:: Written task ::
Look through the entries below. Report each line that has the word "like" in it.

[Collected data]

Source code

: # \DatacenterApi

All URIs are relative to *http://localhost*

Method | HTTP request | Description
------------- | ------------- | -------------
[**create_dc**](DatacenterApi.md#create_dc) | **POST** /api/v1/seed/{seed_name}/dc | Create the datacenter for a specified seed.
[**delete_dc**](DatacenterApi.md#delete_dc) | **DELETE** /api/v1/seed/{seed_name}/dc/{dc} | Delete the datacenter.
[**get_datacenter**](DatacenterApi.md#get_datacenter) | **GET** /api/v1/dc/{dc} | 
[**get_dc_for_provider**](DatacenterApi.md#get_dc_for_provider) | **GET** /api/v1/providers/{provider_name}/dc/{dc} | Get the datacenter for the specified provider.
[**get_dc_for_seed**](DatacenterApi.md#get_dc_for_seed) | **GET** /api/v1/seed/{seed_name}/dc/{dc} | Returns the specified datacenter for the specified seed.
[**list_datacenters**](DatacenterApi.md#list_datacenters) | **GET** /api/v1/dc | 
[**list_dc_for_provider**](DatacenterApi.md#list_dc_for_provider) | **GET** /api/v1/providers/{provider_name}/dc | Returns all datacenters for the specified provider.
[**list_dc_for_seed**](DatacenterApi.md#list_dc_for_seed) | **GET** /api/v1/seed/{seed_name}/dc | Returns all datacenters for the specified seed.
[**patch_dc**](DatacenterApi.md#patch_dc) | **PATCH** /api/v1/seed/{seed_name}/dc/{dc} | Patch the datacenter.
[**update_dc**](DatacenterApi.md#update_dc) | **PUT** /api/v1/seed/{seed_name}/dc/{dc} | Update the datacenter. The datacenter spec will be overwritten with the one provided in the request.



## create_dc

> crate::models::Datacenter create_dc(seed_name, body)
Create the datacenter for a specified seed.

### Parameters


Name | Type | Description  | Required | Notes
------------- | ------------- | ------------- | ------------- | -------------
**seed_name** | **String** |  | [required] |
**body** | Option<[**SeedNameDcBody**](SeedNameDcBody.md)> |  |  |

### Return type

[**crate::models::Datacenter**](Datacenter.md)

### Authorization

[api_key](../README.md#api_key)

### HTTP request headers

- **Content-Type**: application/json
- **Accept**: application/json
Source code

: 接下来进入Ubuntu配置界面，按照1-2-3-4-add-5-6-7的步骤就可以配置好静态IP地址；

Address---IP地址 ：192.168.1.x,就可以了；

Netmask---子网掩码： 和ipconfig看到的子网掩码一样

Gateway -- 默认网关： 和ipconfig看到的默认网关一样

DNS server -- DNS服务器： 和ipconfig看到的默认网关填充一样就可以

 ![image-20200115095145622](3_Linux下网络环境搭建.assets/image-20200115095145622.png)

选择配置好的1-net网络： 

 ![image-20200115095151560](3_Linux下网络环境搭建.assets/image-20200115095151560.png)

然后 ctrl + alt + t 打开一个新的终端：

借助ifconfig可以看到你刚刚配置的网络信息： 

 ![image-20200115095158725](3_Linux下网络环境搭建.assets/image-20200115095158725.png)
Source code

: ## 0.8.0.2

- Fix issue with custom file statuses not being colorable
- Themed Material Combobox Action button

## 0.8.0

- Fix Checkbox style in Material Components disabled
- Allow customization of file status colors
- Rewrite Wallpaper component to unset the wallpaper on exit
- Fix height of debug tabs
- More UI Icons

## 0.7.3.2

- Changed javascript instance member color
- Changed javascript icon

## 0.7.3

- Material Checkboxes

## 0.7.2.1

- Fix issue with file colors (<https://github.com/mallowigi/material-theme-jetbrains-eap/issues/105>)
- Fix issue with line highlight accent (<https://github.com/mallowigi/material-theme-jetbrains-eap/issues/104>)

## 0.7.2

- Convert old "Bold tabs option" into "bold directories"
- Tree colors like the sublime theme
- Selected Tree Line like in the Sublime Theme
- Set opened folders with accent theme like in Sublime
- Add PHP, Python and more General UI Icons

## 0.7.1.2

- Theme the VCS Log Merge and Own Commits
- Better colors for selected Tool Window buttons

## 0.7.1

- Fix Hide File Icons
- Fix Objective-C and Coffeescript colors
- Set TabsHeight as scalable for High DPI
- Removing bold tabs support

:: Answer area ::
- Tree colors like the sublime theme
- Selected Tree Line like in the Sublime Theme
- Set opened folders with accent theme like in Sublime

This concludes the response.